An entertaining trip through New England via the music of our town bands. Join the Newmont Band for this concert to benefit the West Claremont Center for Music and the Arts’ community and youth programs. Admission is buy donation, so please contribute an amount meaningful to you to help keep music and art alive in our community!
For more information about the Newmont Military Band visit: http://newmontmilitaryband.org/
The Newmont Military Band, brought together by Larry Jones, of Windsor, Vermont, actually began as a cornet band, and was formed in 1995 as a re-creation of a small-town brass band of the late 1800s. A couple of years later, the clarinets were added. Most of the brass instruments played by the musicians in the NMB are originals, i.e., were either manufactured prior to, or based on, designs drawn before 1895. These brass instruments—cornets (not trumpets), alto horns, tenor horns, baritone, and tubas—have a more mellow sound than many of today’s brass instruments, and they require a different level of skill to produce the sound so indicative of the old-time bands.
You will notice there are no french horns, no flutes, and the D-flat piccolo looks a little different than the C piccolo found in modern bands.
Our music was borrowed from the archives of the American Band of Claremont, New Hampshire. As it is authentic late 19th century music, it is scored differently than music played by modern bands and we hope you agree it has a different sound.
A cursory examination of our uniforms quickly reveals that not all are identical. However, our photos of the Windsor (Vt.) Military Band performing at the summit of Mt. Ascutney in 1903, show that this was the norm for a New England town band. The uniforms we are wearing today replicate those worn by the Windsor Band in that picture. The jacket closely resembles the U.S. Army’s 1872 officer’s undress military tunic. The hat is similar to the M-1895 officer’s undress hat. And… prices have gone up! In 1902, you could buy a dozen hats for $7.00!!!

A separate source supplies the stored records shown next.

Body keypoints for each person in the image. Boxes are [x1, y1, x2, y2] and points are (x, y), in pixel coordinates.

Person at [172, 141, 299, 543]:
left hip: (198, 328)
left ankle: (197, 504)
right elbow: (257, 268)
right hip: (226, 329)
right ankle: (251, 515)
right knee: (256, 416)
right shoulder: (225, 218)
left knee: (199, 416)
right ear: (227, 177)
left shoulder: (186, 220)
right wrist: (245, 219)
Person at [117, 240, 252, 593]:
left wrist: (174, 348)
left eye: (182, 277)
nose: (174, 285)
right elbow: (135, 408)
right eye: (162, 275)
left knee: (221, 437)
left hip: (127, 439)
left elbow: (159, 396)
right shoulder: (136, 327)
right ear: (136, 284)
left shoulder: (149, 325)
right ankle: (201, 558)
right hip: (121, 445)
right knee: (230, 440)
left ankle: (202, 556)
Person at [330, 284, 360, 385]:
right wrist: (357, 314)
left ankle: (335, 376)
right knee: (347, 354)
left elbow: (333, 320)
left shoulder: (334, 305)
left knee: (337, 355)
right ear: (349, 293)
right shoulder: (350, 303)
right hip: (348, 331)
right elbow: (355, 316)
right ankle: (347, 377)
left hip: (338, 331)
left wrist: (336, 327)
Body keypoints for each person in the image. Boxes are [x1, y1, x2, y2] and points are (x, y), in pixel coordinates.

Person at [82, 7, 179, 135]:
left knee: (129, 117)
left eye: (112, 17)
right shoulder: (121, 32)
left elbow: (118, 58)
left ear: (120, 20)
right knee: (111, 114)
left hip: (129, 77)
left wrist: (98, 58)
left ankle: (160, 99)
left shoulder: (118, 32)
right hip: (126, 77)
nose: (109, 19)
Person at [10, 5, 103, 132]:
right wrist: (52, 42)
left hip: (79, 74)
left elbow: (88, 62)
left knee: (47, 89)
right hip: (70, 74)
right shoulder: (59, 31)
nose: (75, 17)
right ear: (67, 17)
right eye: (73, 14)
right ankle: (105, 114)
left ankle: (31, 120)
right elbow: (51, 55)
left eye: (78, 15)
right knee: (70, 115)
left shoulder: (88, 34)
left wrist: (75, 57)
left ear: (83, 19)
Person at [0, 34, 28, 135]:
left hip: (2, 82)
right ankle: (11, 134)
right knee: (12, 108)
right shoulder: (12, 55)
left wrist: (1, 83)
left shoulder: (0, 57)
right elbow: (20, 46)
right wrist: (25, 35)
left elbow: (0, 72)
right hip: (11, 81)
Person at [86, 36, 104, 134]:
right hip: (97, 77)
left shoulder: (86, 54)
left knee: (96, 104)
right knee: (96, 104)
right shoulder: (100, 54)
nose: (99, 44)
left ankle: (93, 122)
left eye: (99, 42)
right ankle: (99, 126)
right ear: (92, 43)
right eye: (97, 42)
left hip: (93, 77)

It is a common misconception that there were no women in these 19th-century town bands. Historically, women did participate, although it was thought by most that it was not “seemly” for a woman to place herself on display that way. Thus it may not seem authentic to have women musicians in a representation of a 19th century band, but there are precedents. In fact, the village of Lockehaven, N.H. (part of Enfield), was proud of the “Lockhaven Ladies’ Cornet Band.”
Our program is representative of the music played on the town green in the late 19th century. There are songs of “the war,” songs of love, marches (including Sousa’s!), dances, and songs from the old plantations. Our musical selections are chosen from American Band and Windsor Military Band programs documented in the Claremont Advocate and the Vermont Journal between the years of 1890 and 1905. It’s sometimes hard to imagine that “local” musicians had the skills necessary to play some of these very difficult and heavily interwoven scores from the composers of their time.

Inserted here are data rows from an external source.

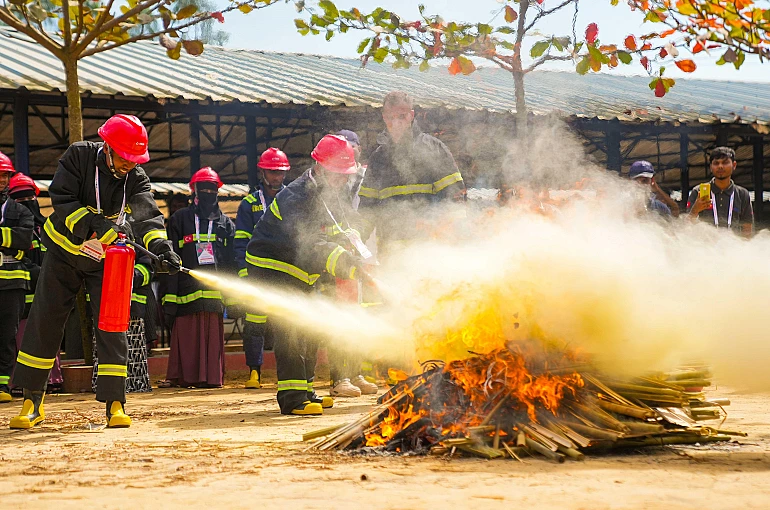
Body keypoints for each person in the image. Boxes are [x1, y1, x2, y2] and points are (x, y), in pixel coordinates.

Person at [10, 114, 180, 429]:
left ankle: (115, 403)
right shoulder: (78, 156)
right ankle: (32, 402)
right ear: (107, 147)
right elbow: (63, 200)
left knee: (113, 327)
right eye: (125, 157)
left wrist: (162, 249)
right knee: (45, 322)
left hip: (105, 259)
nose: (130, 164)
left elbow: (147, 217)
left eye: (134, 159)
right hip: (63, 251)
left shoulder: (136, 177)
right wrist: (96, 224)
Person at [245, 134, 369, 416]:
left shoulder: (329, 194)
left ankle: (305, 388)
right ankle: (293, 398)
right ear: (322, 168)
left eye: (345, 175)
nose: (342, 180)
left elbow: (341, 227)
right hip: (272, 266)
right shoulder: (296, 196)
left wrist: (355, 245)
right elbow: (309, 243)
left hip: (301, 269)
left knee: (311, 326)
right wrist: (344, 261)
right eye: (338, 175)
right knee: (290, 327)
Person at [358, 91, 465, 258]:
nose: (396, 123)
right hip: (390, 253)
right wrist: (357, 243)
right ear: (384, 117)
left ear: (411, 115)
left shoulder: (434, 149)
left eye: (401, 116)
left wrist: (455, 241)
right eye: (390, 117)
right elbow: (366, 209)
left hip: (429, 251)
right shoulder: (378, 158)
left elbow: (455, 199)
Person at [161, 167, 236, 388]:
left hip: (213, 295)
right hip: (184, 291)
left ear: (218, 192)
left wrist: (232, 299)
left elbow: (231, 263)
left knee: (211, 337)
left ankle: (211, 377)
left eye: (212, 189)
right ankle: (184, 377)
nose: (207, 193)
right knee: (186, 335)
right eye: (202, 189)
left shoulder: (225, 224)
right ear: (193, 191)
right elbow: (169, 259)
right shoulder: (179, 219)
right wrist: (169, 299)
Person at [234, 148, 289, 390]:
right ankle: (254, 372)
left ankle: (284, 371)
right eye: (272, 172)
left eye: (280, 172)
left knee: (284, 325)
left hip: (283, 273)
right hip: (257, 272)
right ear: (262, 172)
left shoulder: (292, 199)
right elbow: (240, 241)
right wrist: (245, 275)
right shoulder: (249, 203)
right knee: (254, 324)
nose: (276, 177)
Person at [8, 173, 63, 391]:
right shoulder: (15, 231)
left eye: (29, 198)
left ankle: (53, 380)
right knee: (21, 341)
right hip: (22, 296)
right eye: (19, 200)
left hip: (47, 295)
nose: (26, 203)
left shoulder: (47, 228)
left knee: (49, 338)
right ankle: (21, 384)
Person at [0, 153, 34, 404]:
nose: (2, 180)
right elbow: (17, 241)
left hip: (12, 283)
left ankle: (2, 385)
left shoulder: (20, 211)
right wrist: (9, 239)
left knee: (7, 335)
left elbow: (25, 239)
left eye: (5, 175)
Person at [687, 146, 753, 237]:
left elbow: (747, 229)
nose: (720, 166)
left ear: (734, 165)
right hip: (704, 248)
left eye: (725, 163)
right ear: (711, 167)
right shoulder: (697, 191)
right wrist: (695, 210)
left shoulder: (742, 194)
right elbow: (686, 227)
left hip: (734, 248)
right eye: (716, 163)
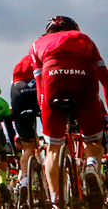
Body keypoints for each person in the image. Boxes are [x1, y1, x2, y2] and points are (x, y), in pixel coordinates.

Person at [29, 16, 108, 206]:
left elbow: (39, 83)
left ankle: (56, 198)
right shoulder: (84, 38)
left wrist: (45, 107)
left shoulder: (36, 44)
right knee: (93, 138)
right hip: (83, 83)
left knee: (53, 147)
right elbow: (104, 75)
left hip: (52, 82)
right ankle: (91, 166)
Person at [9, 52, 39, 190]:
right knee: (55, 140)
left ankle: (25, 180)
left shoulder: (22, 62)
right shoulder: (45, 55)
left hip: (18, 89)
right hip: (38, 85)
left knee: (28, 148)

The Newmont Military Band first performed at the Rachel S. Harlow United Methodist Church Centennial Celebration, in Windsor, in 1995. They have performed at the Shelburne Museum in Shelburne, Vermont, Windsor (Vt.) Heritage Days, the Franklin Pierce Homestead in Hillsborough NH, and for other “period” celebrations in Vermont and New Hampshire. They also participated in the First Annual W.S. Ripley Band Festival in Bethel, Maine.

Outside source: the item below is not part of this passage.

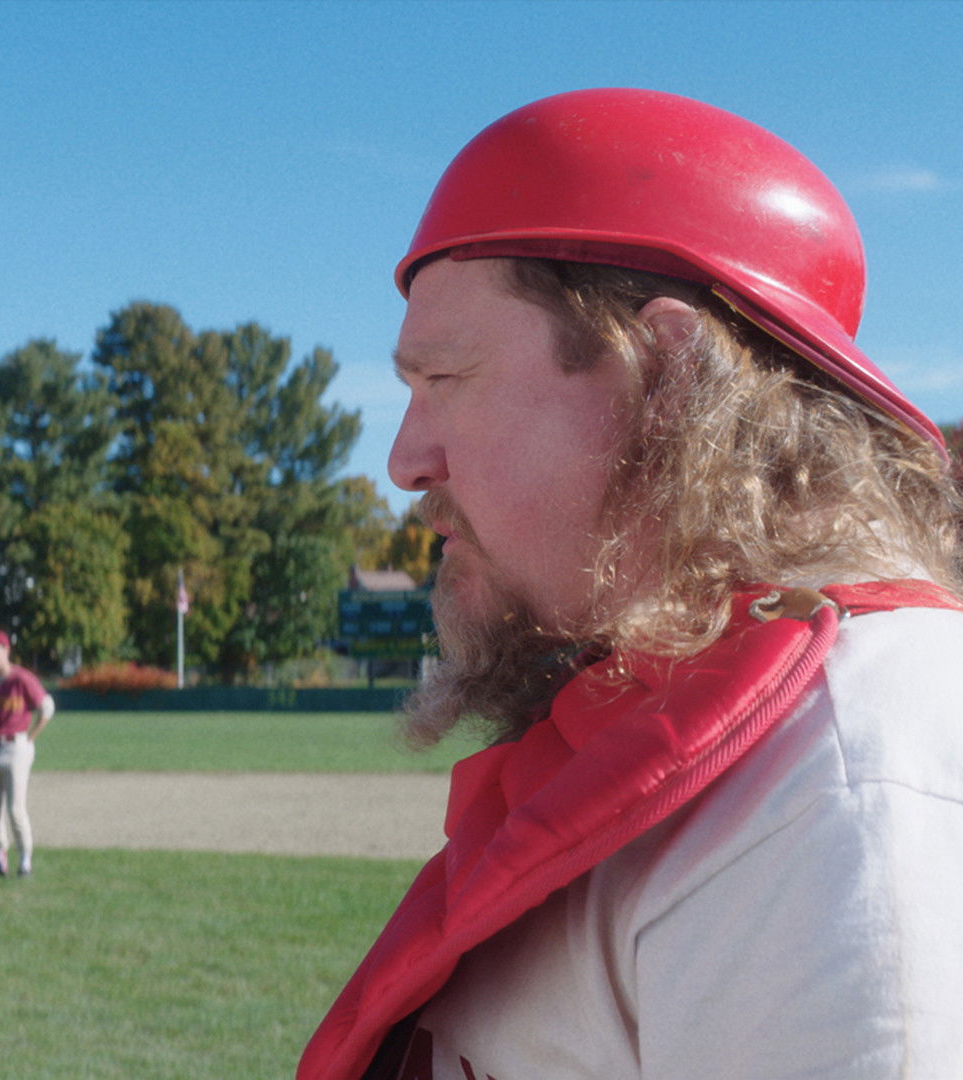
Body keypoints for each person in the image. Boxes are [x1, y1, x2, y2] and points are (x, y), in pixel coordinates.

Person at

The members of the band come from Vermont, New Hampshire, and Massachusetts. They are your neighbors and friends, and are from all walks of life. Not only are they sons, daughters, fathers, and mothers, most are professionals in today’s workforce, as were the members of the old bands… they were farmers, bakers, blacksmiths, and factory workers. They shared the same love and avocation that the musicians in the Newmont Military Band do… a love of this kind of music and of the mellow sound these horns produce. These people do what they love to do, in the company of those who feel the same, and come away from each event with a great feeling of accomplishment. They also have a lot of fun!